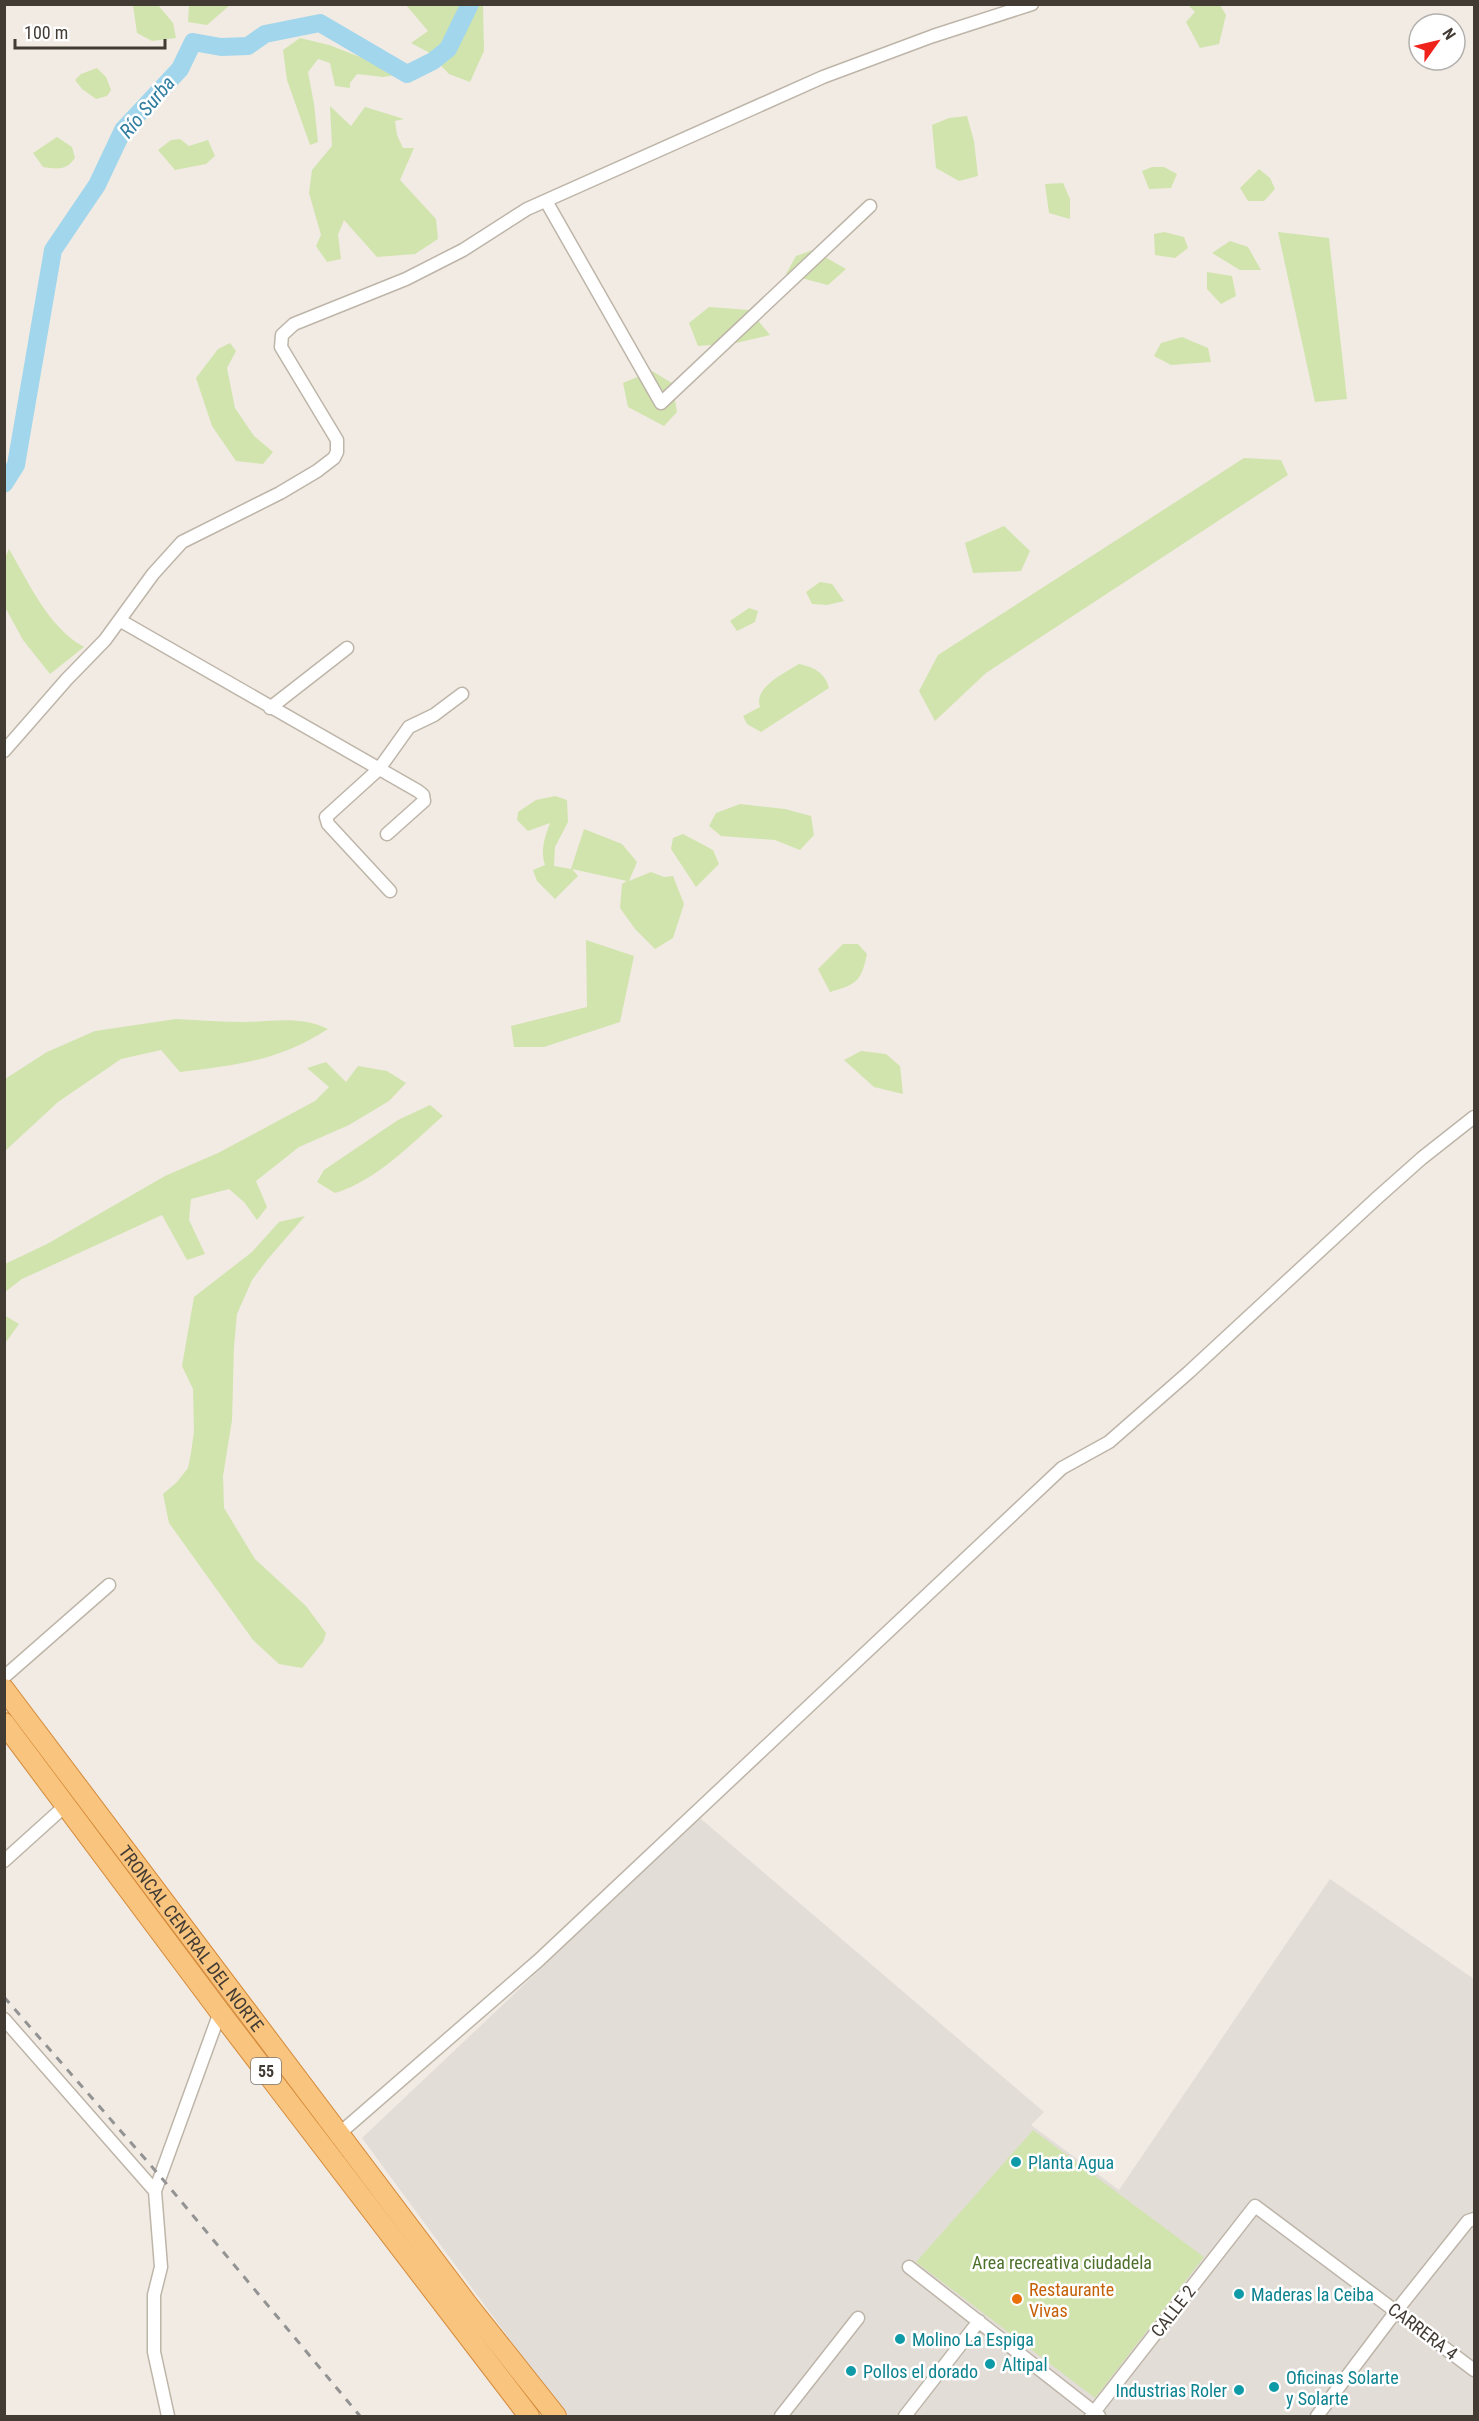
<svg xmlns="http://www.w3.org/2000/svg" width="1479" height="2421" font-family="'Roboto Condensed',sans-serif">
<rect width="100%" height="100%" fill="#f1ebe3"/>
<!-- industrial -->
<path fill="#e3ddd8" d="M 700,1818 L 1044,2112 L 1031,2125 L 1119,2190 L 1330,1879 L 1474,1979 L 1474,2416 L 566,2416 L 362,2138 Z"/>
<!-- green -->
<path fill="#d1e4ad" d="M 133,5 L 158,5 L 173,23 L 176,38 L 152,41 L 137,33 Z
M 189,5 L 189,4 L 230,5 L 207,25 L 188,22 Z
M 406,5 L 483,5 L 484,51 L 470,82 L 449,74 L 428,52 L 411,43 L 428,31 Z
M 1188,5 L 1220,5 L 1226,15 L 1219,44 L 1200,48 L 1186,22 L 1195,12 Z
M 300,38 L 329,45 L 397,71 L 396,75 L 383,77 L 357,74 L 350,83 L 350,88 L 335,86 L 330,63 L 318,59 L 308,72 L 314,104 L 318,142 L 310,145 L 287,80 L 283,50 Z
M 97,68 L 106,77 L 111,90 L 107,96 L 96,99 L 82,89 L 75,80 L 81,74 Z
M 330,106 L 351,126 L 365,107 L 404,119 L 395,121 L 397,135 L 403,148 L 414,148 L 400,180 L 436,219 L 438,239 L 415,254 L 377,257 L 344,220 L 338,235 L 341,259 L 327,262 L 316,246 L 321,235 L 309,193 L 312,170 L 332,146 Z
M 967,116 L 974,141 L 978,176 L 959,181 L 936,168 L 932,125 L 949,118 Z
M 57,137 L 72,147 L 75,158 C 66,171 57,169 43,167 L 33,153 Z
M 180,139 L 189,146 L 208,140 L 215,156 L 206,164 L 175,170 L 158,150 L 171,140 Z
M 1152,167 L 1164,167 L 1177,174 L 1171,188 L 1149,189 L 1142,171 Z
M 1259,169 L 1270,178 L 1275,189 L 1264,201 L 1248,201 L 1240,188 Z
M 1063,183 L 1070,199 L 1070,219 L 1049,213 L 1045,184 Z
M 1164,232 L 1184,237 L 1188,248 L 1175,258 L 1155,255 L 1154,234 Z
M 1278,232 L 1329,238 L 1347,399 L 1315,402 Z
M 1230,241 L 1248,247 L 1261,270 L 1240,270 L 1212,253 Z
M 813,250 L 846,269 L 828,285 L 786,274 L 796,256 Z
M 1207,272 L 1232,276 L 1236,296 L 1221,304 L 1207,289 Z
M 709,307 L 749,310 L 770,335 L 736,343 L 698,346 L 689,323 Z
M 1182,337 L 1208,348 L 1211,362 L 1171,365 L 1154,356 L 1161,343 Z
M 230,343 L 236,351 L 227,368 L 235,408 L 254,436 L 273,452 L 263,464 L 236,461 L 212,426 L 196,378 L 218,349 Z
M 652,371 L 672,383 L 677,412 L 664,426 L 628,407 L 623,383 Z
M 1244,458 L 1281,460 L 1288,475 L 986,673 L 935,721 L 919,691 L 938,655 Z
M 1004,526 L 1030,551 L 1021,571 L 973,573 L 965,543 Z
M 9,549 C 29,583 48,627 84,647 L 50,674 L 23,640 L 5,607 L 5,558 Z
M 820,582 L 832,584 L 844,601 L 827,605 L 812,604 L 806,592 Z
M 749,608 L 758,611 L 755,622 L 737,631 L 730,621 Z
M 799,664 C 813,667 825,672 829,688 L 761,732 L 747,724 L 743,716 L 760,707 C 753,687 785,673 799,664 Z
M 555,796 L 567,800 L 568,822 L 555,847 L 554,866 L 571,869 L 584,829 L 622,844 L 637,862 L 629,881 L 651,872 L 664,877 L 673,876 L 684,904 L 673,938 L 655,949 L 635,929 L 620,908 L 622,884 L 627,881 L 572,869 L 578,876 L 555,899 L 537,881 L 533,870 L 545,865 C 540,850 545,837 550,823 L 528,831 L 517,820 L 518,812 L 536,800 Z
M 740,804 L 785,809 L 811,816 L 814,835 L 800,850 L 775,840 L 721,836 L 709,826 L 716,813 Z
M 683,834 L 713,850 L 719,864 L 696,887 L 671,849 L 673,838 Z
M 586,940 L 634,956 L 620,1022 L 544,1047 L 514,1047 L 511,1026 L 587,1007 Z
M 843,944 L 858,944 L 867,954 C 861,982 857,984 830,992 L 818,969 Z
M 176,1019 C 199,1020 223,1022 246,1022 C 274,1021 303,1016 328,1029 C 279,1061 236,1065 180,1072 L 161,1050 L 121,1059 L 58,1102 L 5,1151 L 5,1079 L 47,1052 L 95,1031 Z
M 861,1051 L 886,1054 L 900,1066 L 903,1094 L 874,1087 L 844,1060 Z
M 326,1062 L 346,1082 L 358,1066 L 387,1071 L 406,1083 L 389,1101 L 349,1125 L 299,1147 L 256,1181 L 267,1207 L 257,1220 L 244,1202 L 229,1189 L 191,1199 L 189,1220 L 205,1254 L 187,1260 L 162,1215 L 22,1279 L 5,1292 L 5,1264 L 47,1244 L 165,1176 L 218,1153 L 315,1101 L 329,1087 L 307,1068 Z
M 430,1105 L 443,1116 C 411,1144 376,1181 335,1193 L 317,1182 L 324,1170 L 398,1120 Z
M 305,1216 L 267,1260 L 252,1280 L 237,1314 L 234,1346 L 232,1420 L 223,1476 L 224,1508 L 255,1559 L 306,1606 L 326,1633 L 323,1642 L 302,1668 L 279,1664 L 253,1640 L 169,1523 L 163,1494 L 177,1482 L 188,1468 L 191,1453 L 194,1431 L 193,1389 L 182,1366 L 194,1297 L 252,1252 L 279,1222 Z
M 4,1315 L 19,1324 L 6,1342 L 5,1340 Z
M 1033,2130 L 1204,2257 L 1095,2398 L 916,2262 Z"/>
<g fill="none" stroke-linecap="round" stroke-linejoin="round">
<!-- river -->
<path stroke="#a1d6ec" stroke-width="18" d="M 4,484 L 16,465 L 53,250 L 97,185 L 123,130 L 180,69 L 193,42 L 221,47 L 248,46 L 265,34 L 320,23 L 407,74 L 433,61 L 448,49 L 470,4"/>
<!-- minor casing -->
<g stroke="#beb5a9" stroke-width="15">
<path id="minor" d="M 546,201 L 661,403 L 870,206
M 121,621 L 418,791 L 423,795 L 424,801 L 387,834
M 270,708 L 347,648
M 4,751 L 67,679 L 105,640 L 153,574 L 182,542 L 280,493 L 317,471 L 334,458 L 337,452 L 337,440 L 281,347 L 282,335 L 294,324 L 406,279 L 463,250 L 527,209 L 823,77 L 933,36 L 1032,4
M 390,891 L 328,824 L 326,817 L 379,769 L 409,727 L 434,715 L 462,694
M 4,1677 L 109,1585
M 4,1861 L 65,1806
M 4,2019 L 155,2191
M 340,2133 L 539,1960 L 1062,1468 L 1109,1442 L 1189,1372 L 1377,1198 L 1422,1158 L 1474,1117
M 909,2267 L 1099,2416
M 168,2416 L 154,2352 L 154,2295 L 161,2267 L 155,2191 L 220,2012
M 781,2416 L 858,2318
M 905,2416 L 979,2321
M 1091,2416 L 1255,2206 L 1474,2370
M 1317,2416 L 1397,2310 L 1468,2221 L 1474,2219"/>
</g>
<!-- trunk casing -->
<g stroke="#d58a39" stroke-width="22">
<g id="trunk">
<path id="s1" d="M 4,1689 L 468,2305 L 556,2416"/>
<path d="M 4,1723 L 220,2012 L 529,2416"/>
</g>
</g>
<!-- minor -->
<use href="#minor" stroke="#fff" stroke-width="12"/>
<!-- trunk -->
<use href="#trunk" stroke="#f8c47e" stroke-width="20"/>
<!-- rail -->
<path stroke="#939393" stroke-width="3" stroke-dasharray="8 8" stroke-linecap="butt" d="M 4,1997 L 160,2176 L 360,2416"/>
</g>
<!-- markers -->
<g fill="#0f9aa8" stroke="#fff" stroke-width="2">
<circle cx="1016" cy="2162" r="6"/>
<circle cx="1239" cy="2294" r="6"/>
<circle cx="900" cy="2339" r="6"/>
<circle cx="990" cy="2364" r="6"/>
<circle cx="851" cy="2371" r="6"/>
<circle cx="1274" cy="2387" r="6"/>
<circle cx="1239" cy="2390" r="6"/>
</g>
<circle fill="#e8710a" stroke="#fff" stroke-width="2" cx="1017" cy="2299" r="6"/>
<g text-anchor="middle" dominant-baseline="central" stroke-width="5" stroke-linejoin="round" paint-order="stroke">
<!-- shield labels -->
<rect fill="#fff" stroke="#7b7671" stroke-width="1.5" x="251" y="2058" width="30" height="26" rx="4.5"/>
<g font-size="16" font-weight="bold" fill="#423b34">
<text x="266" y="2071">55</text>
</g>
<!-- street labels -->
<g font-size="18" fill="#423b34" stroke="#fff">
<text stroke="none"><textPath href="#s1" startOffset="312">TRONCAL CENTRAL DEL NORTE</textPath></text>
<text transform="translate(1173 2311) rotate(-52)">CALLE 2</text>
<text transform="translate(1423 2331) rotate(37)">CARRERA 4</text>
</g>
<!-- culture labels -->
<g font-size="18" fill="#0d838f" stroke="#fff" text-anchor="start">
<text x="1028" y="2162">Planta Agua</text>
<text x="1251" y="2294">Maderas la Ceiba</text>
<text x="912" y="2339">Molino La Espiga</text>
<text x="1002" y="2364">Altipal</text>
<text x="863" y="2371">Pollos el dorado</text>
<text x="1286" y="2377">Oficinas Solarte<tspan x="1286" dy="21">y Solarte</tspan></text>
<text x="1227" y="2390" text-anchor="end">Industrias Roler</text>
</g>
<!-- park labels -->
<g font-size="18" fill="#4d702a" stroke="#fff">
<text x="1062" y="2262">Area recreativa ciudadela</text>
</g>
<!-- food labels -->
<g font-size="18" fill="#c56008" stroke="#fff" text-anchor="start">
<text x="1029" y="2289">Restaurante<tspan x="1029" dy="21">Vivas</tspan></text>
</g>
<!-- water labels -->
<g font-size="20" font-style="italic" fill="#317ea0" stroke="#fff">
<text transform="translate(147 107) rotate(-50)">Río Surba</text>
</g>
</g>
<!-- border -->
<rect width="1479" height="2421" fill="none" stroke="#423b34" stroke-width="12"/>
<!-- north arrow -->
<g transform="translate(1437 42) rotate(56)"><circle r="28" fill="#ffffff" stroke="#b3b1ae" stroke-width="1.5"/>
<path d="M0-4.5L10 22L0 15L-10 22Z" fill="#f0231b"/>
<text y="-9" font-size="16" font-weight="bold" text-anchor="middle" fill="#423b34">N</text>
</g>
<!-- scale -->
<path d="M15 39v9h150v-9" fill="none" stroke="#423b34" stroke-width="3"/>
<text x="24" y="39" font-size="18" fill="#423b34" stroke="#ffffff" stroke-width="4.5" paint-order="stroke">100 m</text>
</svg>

> Exercise goal:
Using the listing above, state how many lines contain the string "middle". Give the number by itself.

> Task solution:
2